Task description: Every line of the data below that holds the string "Created" needs to be reported.

[Circuit design text data]
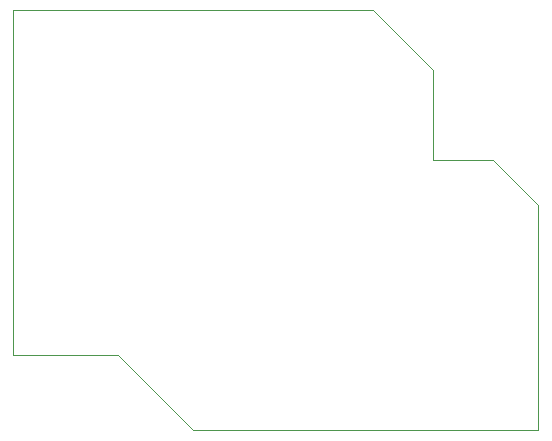
<source format=gbr>
G04 #@! TF.GenerationSoftware,KiCad,Pcbnew,(5.1.2)-2*
G04 #@! TF.CreationDate,2019-07-31T13:01:32-07:00*
G04 #@! TF.ProjectId,ER Valve Board,45522056-616c-4766-9520-426f6172642e,rev?*
G04 #@! TF.SameCoordinates,Original*
G04 #@! TF.FileFunction,Profile,NP*
%FSLAX46Y46*%
G04 Gerber Fmt 4.6, Leading zero omitted, Abs format (unit mm)*
G04 Created by KiCad (PCBNEW (5.1.2)-2) date 2019-07-31 13:01:32*
%MOMM*%
%LPD*%
G04 APERTURE LIST*
%ADD10C,0.050000*%
G04 APERTURE END LIST*
D10*
X105410000Y-82550000D02*
X105410000Y-111760000D01*
X120650000Y-118110000D02*
X149860000Y-118110000D01*
X114300000Y-111760000D02*
X120650000Y-118110000D01*
X105410000Y-111760000D02*
X114300000Y-111760000D01*
X135890000Y-82550000D02*
X105410000Y-82550000D01*
X140970000Y-87630000D02*
X140970000Y-95250000D01*
X149860000Y-99060000D02*
X149860000Y-118110000D01*
X140970000Y-95250000D02*
X146050000Y-95250000D01*
X146050000Y-95250000D02*
X149860000Y-99060000D01*
X140970000Y-87630000D02*
X135890000Y-82550000D01*
M02*

</source>
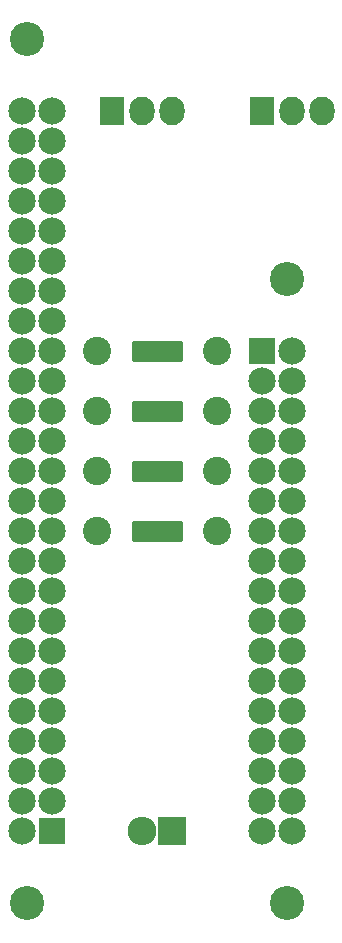
<source format=gbr>
G04 #@! TF.FileFunction,Soldermask,Top*
%FSLAX46Y46*%
G04 Gerber Fmt 4.6, Leading zero omitted, Abs format (unit mm)*
G04 Created by KiCad (PCBNEW (2014-12-16 BZR 5324)-product) date Monday, July 06, 2015 'AMt' 12:03:07 AM*
%MOMM*%
G01*
G04 APERTURE LIST*
%ADD10C,0.127000*%
%ADD11R,2.305000X2.305000*%
%ADD12C,2.305000*%
%ADD13C,2.889200*%
%ADD14R,2.432000X2.432000*%
%ADD15O,2.432000X2.432000*%
%ADD16R,2.127200X2.432000*%
%ADD17O,2.127200X2.432000*%
%ADD18C,2.398980*%
%ADD19C,0.254000*%
G04 APERTURE END LIST*
D10*
D11*
X8890000Y11430000D03*
D12*
X6350000Y11430000D03*
X8890000Y13970000D03*
X6350000Y13970000D03*
X8890000Y16510000D03*
X6350000Y16510000D03*
X8890000Y19050000D03*
X6350000Y19050000D03*
X8890000Y21590000D03*
X6350000Y21590000D03*
X8890000Y24130000D03*
X6350000Y24130000D03*
X8890000Y26670000D03*
X6350000Y26670000D03*
X8890000Y29210000D03*
X6350000Y29210000D03*
X8890000Y31750000D03*
X6350000Y31750000D03*
X8890000Y34290000D03*
X6350000Y34290000D03*
X8890000Y36830000D03*
X6350000Y36830000D03*
X8890000Y39370000D03*
X6350000Y39370000D03*
X8890000Y41910000D03*
X6350000Y41910000D03*
X8890000Y44450000D03*
X6350000Y44450000D03*
X8890000Y46990000D03*
X6350000Y46990000D03*
X8890000Y49530000D03*
X6350000Y49530000D03*
X8890000Y52070000D03*
X6350000Y52070000D03*
X8890000Y54610000D03*
X6350000Y54610000D03*
X8890000Y57150000D03*
X6350000Y57150000D03*
X8890000Y59690000D03*
X6350000Y59690000D03*
X8890000Y62230000D03*
X6350000Y62230000D03*
X8890000Y64770000D03*
X6350000Y64770000D03*
X8890000Y67310000D03*
X6350000Y67310000D03*
X8890000Y69850000D03*
X6350000Y69850000D03*
X8890000Y72390000D03*
X6350000Y72390000D03*
D13*
X6760000Y5310000D03*
X6760000Y78510000D03*
D11*
X26670000Y52070000D03*
D12*
X29210000Y52070000D03*
X26670000Y49530000D03*
X29210000Y49530000D03*
X26670000Y46990000D03*
X29210000Y46990000D03*
X26670000Y44450000D03*
X29210000Y44450000D03*
X26670000Y41910000D03*
X29210000Y41910000D03*
X26670000Y39370000D03*
X29210000Y39370000D03*
X26670000Y36830000D03*
X29210000Y36830000D03*
X26670000Y34290000D03*
X29210000Y34290000D03*
X26670000Y31750000D03*
X29210000Y31750000D03*
X26670000Y29210000D03*
X29210000Y29210000D03*
X26670000Y26670000D03*
X29210000Y26670000D03*
X26670000Y24130000D03*
X29210000Y24130000D03*
X26670000Y21590000D03*
X29210000Y21590000D03*
X26670000Y19050000D03*
X29210000Y19050000D03*
X26670000Y16510000D03*
X29210000Y16510000D03*
X26670000Y13970000D03*
X29210000Y13970000D03*
X26670000Y11430000D03*
X29210000Y11430000D03*
D13*
X28800000Y58190000D03*
X28800000Y5310000D03*
D14*
X19050000Y11430000D03*
D15*
X16510000Y11430000D03*
D16*
X13970000Y72390000D03*
D17*
X16510000Y72390000D03*
X19050000Y72390000D03*
D16*
X26670000Y72390000D03*
D17*
X29210000Y72390000D03*
X31750000Y72390000D03*
D18*
X22860000Y52070000D03*
X12700000Y52070000D03*
X22860000Y46990000D03*
X12700000Y46990000D03*
X22860000Y41910000D03*
X12700000Y41910000D03*
X22860000Y36830000D03*
X12700000Y36830000D03*
D19*
G36*
X19812000Y51308000D02*
X15748000Y51308000D01*
X15748000Y52832000D01*
X19812000Y52832000D01*
X19812000Y51308000D01*
X19812000Y51308000D01*
G37*
X19812000Y51308000D02*
X15748000Y51308000D01*
X15748000Y52832000D01*
X19812000Y52832000D01*
X19812000Y51308000D01*
G36*
X19812000Y46228000D02*
X15748000Y46228000D01*
X15748000Y47752000D01*
X19812000Y47752000D01*
X19812000Y46228000D01*
X19812000Y46228000D01*
G37*
X19812000Y46228000D02*
X15748000Y46228000D01*
X15748000Y47752000D01*
X19812000Y47752000D01*
X19812000Y46228000D01*
G36*
X19812000Y41148000D02*
X15748000Y41148000D01*
X15748000Y42672000D01*
X19812000Y42672000D01*
X19812000Y41148000D01*
X19812000Y41148000D01*
G37*
X19812000Y41148000D02*
X15748000Y41148000D01*
X15748000Y42672000D01*
X19812000Y42672000D01*
X19812000Y41148000D01*
G36*
X19812000Y36068000D02*
X15748000Y36068000D01*
X15748000Y37592000D01*
X19812000Y37592000D01*
X19812000Y36068000D01*
X19812000Y36068000D01*
G37*
X19812000Y36068000D02*
X15748000Y36068000D01*
X15748000Y37592000D01*
X19812000Y37592000D01*
X19812000Y36068000D01*
M02*

</source>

Output for this exercise:
G04 Created by KiCad (PCBNEW (5.1.2)-2) date 2019-07-31 13:01:32*
G04 Created by KiCad (PCBNEW (2014-12-16 BZR 5324)-product) date Monday, July 06, 2015 'AMt' 12:03:07 AM*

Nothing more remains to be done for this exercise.